The following features and enhancements are included in the release:

  • (App Studio) The 'Form Template' command in the studio context menu will create an HTML file with the template of the active form.
  • (Touch UI) The radio button list and checkbox list with horizontal scrolling and cascading dependency on another field will not cause the fields below to shift while the values are fetched in response to the changed parent field.
  • (App Gen) A tap on the product activation code will send the default browser to https://my.codeontime.com with "studio parameters". Developers must sign in with their credentials to activate the product.
  • (App Gen) Up to 10 attempts to access the started app are performed before the default browser is launched at the app URL. This eliminates the “site not found” error displayed by the browsers while the app is being configured for the first time to run with Microsoft IIS Express.
  • (App Gen) The news feed has been removed from the start page of the app generator.

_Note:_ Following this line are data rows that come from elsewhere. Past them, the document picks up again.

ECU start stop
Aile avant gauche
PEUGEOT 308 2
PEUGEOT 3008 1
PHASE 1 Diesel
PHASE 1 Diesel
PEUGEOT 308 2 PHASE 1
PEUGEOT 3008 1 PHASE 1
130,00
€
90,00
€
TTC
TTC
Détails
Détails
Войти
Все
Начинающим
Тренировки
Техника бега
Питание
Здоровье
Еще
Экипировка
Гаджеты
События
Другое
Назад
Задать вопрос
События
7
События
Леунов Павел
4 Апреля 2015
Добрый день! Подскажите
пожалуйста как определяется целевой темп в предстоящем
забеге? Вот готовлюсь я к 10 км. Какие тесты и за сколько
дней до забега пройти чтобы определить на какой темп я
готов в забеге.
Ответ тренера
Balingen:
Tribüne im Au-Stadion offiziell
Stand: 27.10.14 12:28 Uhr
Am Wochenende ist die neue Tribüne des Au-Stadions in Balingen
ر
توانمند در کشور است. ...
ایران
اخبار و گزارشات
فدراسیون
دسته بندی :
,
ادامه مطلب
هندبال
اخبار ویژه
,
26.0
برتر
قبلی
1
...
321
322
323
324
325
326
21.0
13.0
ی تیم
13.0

The newsfeed is now displayed in the App Studio application that will be launched when Code On Time is started on the workstation.
  • (App Gen) The news feed area provides the links to the v9 roadmap.
  • (App Gen) The installation of the code generation library is now performed by the App Studio application. The app generator will hide when the installation of the code generation library and product updates are performed. The app generator will reappear when the updates are completed.
  • (Touch UI) Content pages preserve the scroll top with the new $app.touch.contentScrollTip('save|restore') API.
  • (Touch UI) Notification toasts appear above the active progress screen.
  • (Touch UI) The width of the progress text depends on the view port of the device.
  • (RESTful) The binary parameter values can be specified in multipart/form-data payload in the custom actions of the RESTful API. The name of the parameter is specified as "parameters.PARAM_NAME". The value of the parameter is set to file://request/FILE_NAME by the RESTful API Engine where the FILE_NAME is the name of the file. Custom business rules can fetch the binary value from HttpContext.Current.Request.Files by using the value of the FILE_NAME as file index.
  • (RESTful) An improved detection of the invalid link name specified in the 'hypermedia' option.
  • (RESTful) The action ID specified in the path with the POST method will trigger the action identification on collections.
  • (RESTful) The arguments in the path are validated against the primary key fields if the target is the singleton object.
  • (Touch UI) The "cancel" icon on the form toolbar will call the _cancelCallback property of the dataview if specified. Otherwise the navigation will return one step back.
  • (App Gen) Library downloader included the builderVersion key into the studio.json exchange file. The builder version is used to install the code generation from App Studio.
  • (App Gen) Metadata builder now reports errors when the data provider is not able to return the requested information. Metadata builder queries the database to find information about data types, reserved words, tables, columns, relationships, etc. On rare occasions an exception may be raised if the database server is missing some configuration settings, which makes it impossible to fetch the metadata.
Our next goal is to deliver the hierarchy of the project settings directly in the live apps. The new Properties Window and Project Explorer will make it easy to configure the apps.